Sure, T20 is always a lottery and there's no argument, again, the game was lost when New Zealand couldn't convert a run-a-ball, drive-in order to a marginally better rate to pull themselves out of the doldrums.
Take a bow man-of-the-match Shardul Thakur for his last over that yielded three wickets but whose erratic starts can't be good for the fans' ticker. Fellow new-ball merchant Navdeep Saini also had tightened the screws in the penultimate over.
What did Stead, Williamson and a smiling Southee exchange in the dugout before the super over?
It wasn't the successive six and four from Rahul that had defined the game in the super over but Kohli's tease to mid-on for the two smart singles with Samson to turn the pressure back on Southee and the fielders. It was a blunt statement that you don't always have to close your eyes to heave the ball out of the park for a result. It was about cricketing smarts.
I would have gone for Manish Pandey at first drop but India will be richer for having exposed Samson to the electric atmosphere for the future.
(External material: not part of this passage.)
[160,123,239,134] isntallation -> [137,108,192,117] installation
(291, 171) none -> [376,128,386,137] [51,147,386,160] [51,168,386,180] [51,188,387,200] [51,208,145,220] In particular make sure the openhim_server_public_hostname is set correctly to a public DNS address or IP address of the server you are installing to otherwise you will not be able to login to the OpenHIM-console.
Southee's throw-down first offering went for six but the second was horribly short and had drifted down leg side but, luckily, Rahul had mistimed for a four before holing out to Kuggeleijn at deep backward of square leg.
"There's something new I've learnt in the last couple of games," Kohli said after another emphatic victory from the jaws of defeat. " ... when the opposition is playing that well, you've just got to stay calm and observe what's happening so if the opportunity comes your way then you capitalise on it to try to make the most of it."
It was refreshing to learn from the grinning skipper that he had consulted Rahul to deviate from a super over blueprint to promote himself over Samson to endorse his experience was the difference.
If India were guilty of enigmatically ticking singles in Hamilton they were equally culpable of throwing their willows at everything in the capital city without reading the wicket well, bar Pandey's 50 not out.
Kohli went through an appraisal of sorts on his season rookies in what appear to be glorified open-wicket practices for the tourists in the dead rubbers.
What of the hapless Kiwis who, metaphorically speaking, need a concussion test?
Let's face it. The psychological blows didn't come in the super over — predictably Southee's menu was obvious — but from Thakur's knuckle-ball sandwiches.
" ... after the last game's win, we all learned something — you should never lose hope," said Thakur in deservedly claiming the individual gong, before adding India were mindful dot balls and wickets were imperative to put the pressure back on the Black Caps.
Will the hosts pass the IQ test in the fifth and final T20 at Mt Maunganui tomorrow — which will mutate to another mock exam, especially if India rest more marquee players — or will insanity reign?
Somehow you get the feeling just any sort of victory won't cut it to stop the giggling India juggernaut from steamrolling everything in its path.